Rosyjska propaganda próbuje zastraszyć mieszkańców okupowanego Krymu. Przekazuje, że mieszkańców czeka więzienie, gdy na Krym wróci władza Ukrainy.
Tymczasem pierwsza wiceminister spraw zagranicznych Ukrainy Emine Jeppar mówi, że nie wszyscy mieszkańcy okupowanych terytoriów są zdrajcami. Jednocześnie dodaje, że Ci którzy przybyli na te tereny po 2014 roku wrócić do swojej ojczyzny, a nie uczyć Ukraińców, jak żyć na swojej ziemi: Dziś rosyjska propaganda próbuje zastraszyć ludzi.

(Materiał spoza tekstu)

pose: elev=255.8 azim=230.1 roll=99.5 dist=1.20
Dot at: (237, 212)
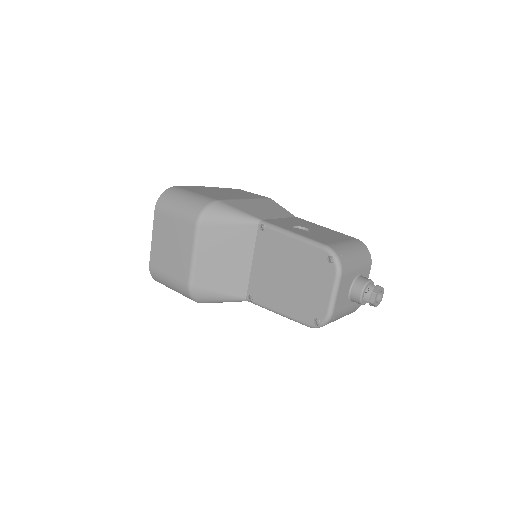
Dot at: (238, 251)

Mówi, że Ukraina wtrąci wszystkich mieszkańców do więzień. Ale Ukraina jest humanitarnym krajem i Ukraina nawet teraz traktuje swoich obywateli na terytoriach okupowanych jak swoich obywateli.
Przedstawiciel prezydenta Ukrainy w Autonomicznej Republice Krymu Tamil Tasheva, powiedział jednocześnie, że Ukraina gromadzi informacje o osobach, które zajmują okupacyjne stanowiska kierownicze.